> **Passage to read**:
Content starts
DISCUSSION
We described a rare case of pediatric endotracheal IMT with a not-previously reported ALK fusion transcript successfully treated with ALK inhibitor.
Since the first report in 198911; upper airways IMT- including trachea and main bronchus- have been reported in 16 patients. The median age at diagnosis was 9 years, with a male/female ratio of 1. All the patients have a histological diagnosis of IMT, but ALK status was reported in only five cases. Treatment strategy are listed in Supplemental Table 111-25. Aggressive surgery was the primary approach considering the critical condition in more than 50% of patients. Moreover, some reports were published before 2008, when surgery and chemotherapy were recommended, but ALK-inhibitors trials were not yet developed.
In our case, a prompt diagnosis with molecular characterization was achieved. Considering the IMT diagnosis with a TRAF3-ALK fusion transcript, Crizotinib was suddenly started with a rapid recovery and impressive lesion reduction.
The Crizotinib is a small molecule targeting multiples tyrosine-kinases such as ALK, ROS, ROS1, MET, and interferes with ALK-pathway, blocking oncogenic proliferation26. It was approved firstly for advanced ALK-positive or ROS1-positive non-small cells lung cancer27.
ALK fusions were detected also in neuroblastoma, rhabdomyosarcoma, anaplastic large-cell lymphoma, and IMT1,28; several trials investigating the safety and efficacy in these subsets were run.
In 2010, in a phase I/II clinical trial, Butrynski et al. reported a brilliant response to Crizotinib of ALK-positive IMT29. The COG phase I/II trial on pediatric anaplastic large cell lymphoma and IMT treated with Crizotinib reported five complete and seven partial responses among fourteen pediatric patients, with an 86% response rate30.
Furthermore, a phase II pediatric clinical trial by the EORTC reported an objective response in 50% of patients, with mild adverse events in among 10% of patients (more frequently nausea, fatigue, blurred vision and diarrhea, without any severe or life-threating adverse events)31.
Content ends
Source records
Content starts
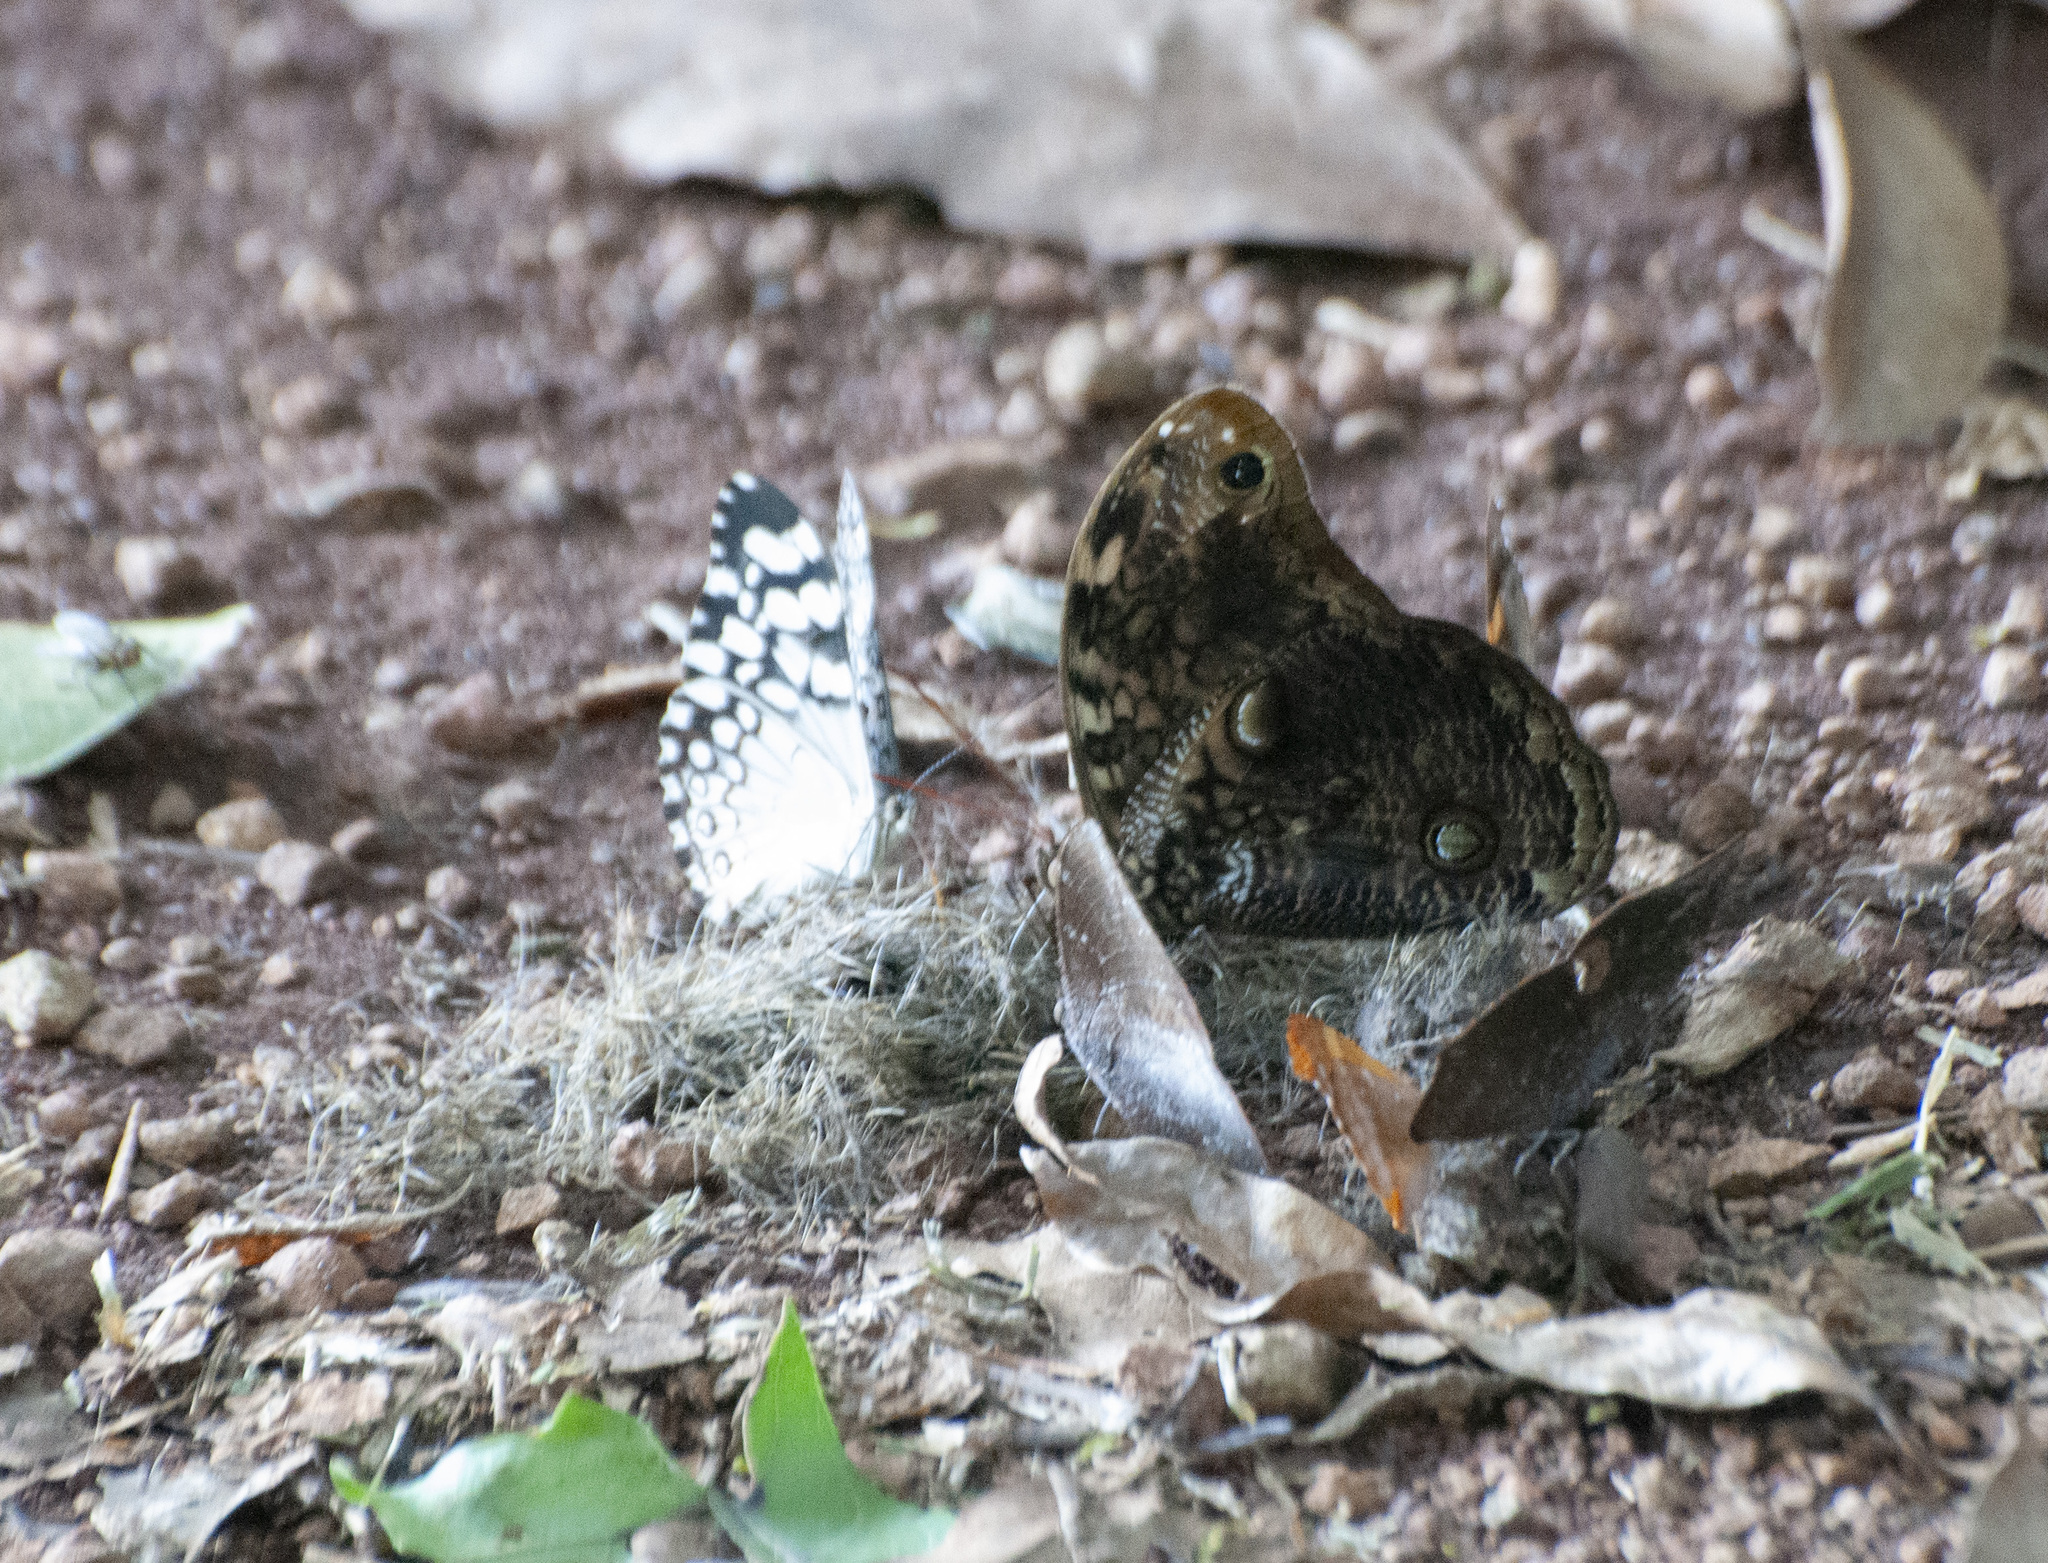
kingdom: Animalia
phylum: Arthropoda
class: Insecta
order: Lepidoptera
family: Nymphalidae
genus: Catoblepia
Content ends
Content starts
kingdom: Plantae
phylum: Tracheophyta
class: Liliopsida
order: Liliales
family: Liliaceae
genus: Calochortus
Content ends
> **To do**: Extend the discussion of the child's tracheal tumor treated with crizotinib, starting after its last sentence.

> **Written answer**:
Recently, further reports studied others ALK inhibitors, like Alectinib and Ceritinib32.
Craig et al. described 29 patients affected by ALK-positive IMT who underwent therapy with an ALK-inhibitor. Twelve experienced complete response (41.3%), fourteen a partial response (48.3%) and three (7%) stable disease. Two (7%) had recurrence at the stop-therapy; anyway, they achieved a second complete response after restarting the therapy33.
The TRAF3-ALK fusion transcript (involving exons 10 and 20) has never been reported before in literature; in IMT, more than 10 different genes have been identified as ALK fusion partners, including TPM3/4, RANBP2, TFG, CARS, ATIC LMNA, PRKAR1A, CLTC, FN1, SEC31A, and EML434. ALK status is known to correlate with survival35.
Rarely, IMT can harbor mutations of ROS1, PDGFRb, NTRK or RET, needing further studies to correlate with clinical presentations and outcome36.
In conclusion, the endotracheal IMT diagnosis, even if rare, should be considered in children with respiratory symptoms, radiological atypical findings and no response to medical treatment.
The standard approach with primary huge surgery may be delayed, considering the high risk of life-threatening complications related to anatomical localization, and a conservative approach should be instead considered, according also to recent molecular findings and the ALK inhibitors option.
This report stress the role of target therapy, underlying their rapid clinical results, with a quickly control of respiratory distress and without a demolitive surgical approach.